Exercise goal »
A single number is wanted: how many lines of the data below include the string "highway"?
━━━━━━━━━━
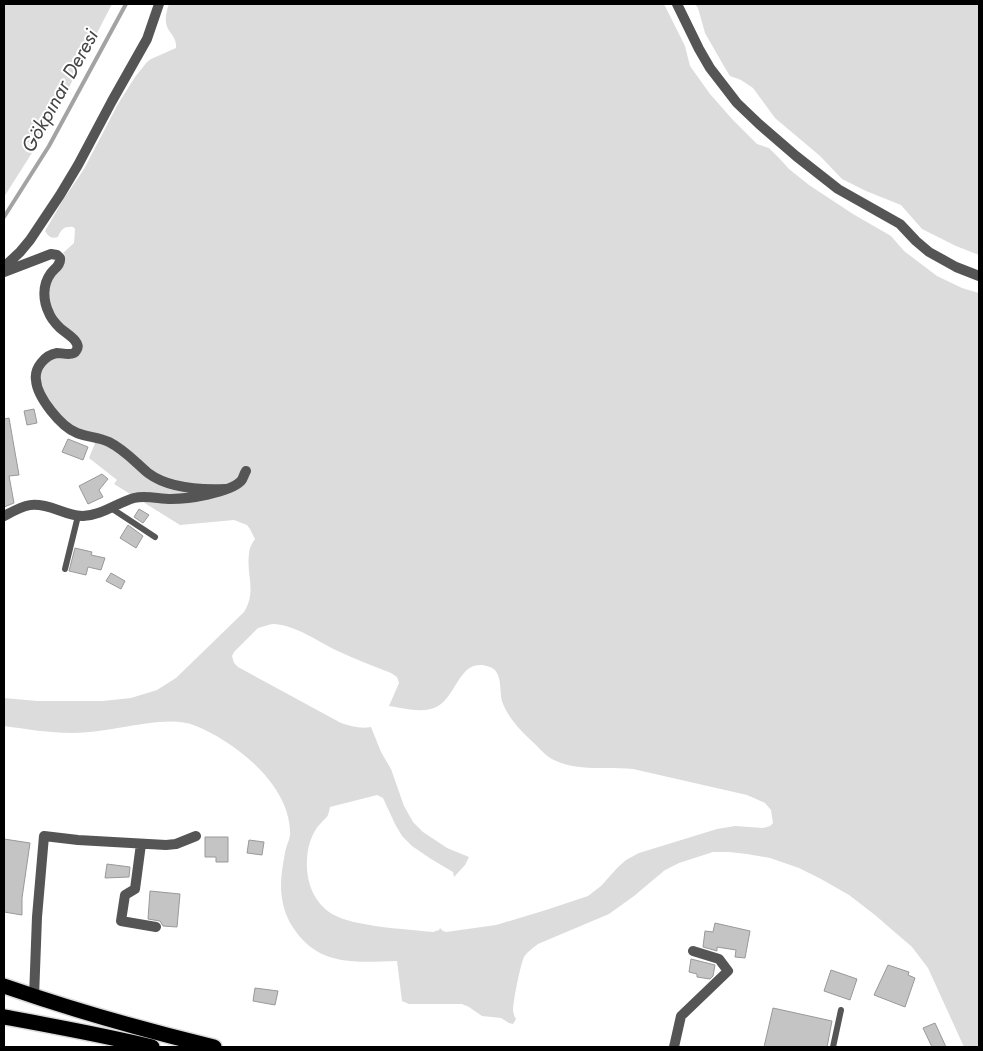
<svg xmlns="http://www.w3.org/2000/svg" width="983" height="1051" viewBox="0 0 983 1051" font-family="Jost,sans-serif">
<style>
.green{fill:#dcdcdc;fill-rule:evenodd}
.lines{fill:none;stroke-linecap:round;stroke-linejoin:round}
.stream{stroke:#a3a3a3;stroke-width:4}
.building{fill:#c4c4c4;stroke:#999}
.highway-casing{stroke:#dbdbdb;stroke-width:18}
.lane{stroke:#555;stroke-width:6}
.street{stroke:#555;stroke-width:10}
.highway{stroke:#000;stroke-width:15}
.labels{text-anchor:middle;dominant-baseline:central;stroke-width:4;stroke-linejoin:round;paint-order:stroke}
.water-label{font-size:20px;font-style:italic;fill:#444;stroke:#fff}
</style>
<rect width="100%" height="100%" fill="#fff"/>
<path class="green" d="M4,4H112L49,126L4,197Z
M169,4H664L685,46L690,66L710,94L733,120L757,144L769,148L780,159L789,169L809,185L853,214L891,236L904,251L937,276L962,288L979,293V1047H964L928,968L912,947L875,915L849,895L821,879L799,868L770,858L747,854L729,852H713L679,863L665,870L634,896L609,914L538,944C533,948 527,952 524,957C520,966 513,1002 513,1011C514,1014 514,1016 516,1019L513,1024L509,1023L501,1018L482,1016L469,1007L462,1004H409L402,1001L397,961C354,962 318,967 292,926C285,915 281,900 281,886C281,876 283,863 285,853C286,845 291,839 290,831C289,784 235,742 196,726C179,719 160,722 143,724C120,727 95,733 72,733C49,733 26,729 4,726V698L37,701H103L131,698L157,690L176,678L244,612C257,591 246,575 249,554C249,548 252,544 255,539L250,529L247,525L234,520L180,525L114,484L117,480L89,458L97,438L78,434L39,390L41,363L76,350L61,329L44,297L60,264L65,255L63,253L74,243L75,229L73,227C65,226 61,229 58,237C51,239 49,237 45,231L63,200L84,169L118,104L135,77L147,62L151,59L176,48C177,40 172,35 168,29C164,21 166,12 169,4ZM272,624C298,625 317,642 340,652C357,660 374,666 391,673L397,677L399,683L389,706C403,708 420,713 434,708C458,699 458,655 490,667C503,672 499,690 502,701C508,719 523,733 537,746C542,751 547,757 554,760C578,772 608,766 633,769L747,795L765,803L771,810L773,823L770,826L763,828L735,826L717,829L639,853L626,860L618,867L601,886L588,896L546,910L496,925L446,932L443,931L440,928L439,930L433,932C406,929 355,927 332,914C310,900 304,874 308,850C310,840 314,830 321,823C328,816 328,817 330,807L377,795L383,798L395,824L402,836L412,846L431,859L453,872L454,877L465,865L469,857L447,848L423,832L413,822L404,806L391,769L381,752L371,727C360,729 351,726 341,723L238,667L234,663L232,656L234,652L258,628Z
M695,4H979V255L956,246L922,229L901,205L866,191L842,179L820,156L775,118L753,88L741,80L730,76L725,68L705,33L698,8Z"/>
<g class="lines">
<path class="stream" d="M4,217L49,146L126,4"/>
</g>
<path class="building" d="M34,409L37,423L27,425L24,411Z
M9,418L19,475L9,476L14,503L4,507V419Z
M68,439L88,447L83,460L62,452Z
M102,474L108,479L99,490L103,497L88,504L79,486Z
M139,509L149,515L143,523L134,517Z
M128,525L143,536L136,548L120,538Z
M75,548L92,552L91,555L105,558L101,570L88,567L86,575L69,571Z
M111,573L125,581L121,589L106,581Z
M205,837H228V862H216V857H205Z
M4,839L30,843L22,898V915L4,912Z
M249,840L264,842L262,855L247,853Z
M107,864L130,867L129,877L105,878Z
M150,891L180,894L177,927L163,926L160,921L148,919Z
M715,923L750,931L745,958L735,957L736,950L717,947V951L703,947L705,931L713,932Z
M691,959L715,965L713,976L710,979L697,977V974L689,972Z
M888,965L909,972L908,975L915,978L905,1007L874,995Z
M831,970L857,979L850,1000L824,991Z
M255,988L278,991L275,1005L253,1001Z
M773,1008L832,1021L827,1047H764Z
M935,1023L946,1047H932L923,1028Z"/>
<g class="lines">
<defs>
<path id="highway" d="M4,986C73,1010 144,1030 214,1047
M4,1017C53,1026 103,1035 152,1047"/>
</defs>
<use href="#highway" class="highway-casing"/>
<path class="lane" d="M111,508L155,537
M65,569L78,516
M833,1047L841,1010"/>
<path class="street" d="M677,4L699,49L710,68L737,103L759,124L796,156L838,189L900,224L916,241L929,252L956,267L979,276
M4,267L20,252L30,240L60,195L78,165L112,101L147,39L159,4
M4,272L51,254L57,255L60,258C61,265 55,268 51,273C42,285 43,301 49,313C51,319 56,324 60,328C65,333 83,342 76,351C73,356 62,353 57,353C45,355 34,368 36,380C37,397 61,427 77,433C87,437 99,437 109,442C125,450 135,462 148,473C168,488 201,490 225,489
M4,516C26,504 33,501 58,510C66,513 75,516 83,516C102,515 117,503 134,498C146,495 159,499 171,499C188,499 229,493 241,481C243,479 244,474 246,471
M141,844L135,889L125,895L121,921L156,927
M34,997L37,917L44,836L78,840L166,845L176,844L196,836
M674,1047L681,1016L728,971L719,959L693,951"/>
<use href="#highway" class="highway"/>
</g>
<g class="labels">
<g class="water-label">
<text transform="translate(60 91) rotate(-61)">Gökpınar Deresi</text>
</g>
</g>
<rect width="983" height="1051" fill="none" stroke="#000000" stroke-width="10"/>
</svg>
━━━━━━━━━━
Reply to the task »
5